Het mainframe mag dan al enige tijd aan een come-backup bezig zijn, toch kiezen veel bedrijven er voor om naar het Windows-platform te migreren. Maar ze willen dan wel met behoud van de stabiliteit die zij van het mainframe gewend zijn. Het Nederlandse Asysco speelt hierbij een opvallende rol.
Het gaat goed met het mainframe. Nadat jarenlang het einde is voorspeld, zag onderzoeksbureau Gartner over 2006 de verkoop van mainframeproducten wereldwijd weer stijgen: met 3,9 procent. Wie zijn oor te luister legt bij softwarebedrijven die zich op dit segment richten, hoort vrijwel uitsluitend optimistische geluiden.
Toch worden met name kleine mainframes nog altijd uitgefaseerd. De kosten voor beheer en onderhoud steken bij dat soort systemen vaak toch nog ongunstig af ten opzichte van de geleverde prestaties. Dit kostenplaatje wordt ook niet gecompenseerd door de voordelen die de stabiliteit van het platform te bieden heeft. Dit ondanks de prijsdalingen van de afgelopen jaren.
Alternatieven
Bovendien hebben zich inmiddels een aantal aantrekkelijke alternatieven aangediend. Hewlett-Packard en Sun Microsystems hebben bijvoorbeeld al zware Unix-systemen ontwikkeld die wat stabiliteit en prestaties betreft het mainframe dicht op de hielen zitten.

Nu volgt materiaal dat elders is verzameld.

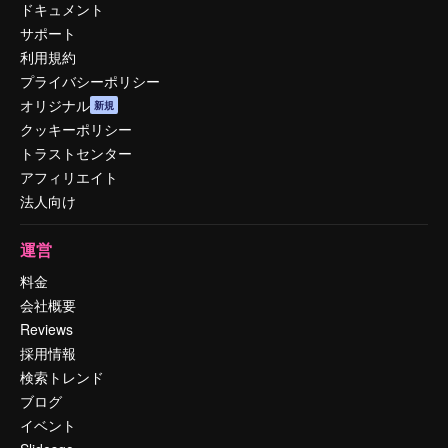
ドキュメント
サポート
利用規約
プライバシーポリシー
オリジナル
新規
クッキーポリシー
トラストセンター
アフィリエイト
法人向け
運営
料金
会社概要
Reviews
採用情報
検索トレンド
ブログ
イベント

Daarnaast lanceerde een mainframe-aanbieder als Unisys zelf al een aantal jaren geleden een reeks mainframes die tegelijkertijd zowel het eigen OS2200 als Windows en Linux draaien. Deze Clearpath-systemen maken het mogelijk om legacy-applicaties die van het oude mainframe komen simpelweg te handhaven. Tegelijkertijd is hetzelfde systeem in staat om Windows- of Linux-applicaties te draaien.
Runtime-omgeving
Het Nederlandse Asysco Software volgt een andere route. Het bedrijf levert software die het mogelijk maakt om applicaties die voorheen op een A-series of een OS2200-mainframe draaiden over te zetten naar een Windows-omgeving. “Dat doen wij op basis van in eigen beheer ontwikkelde technologie”, zegt Erik van Rikxoort, ceo van de in Coevorden gevestigde software-onderneming.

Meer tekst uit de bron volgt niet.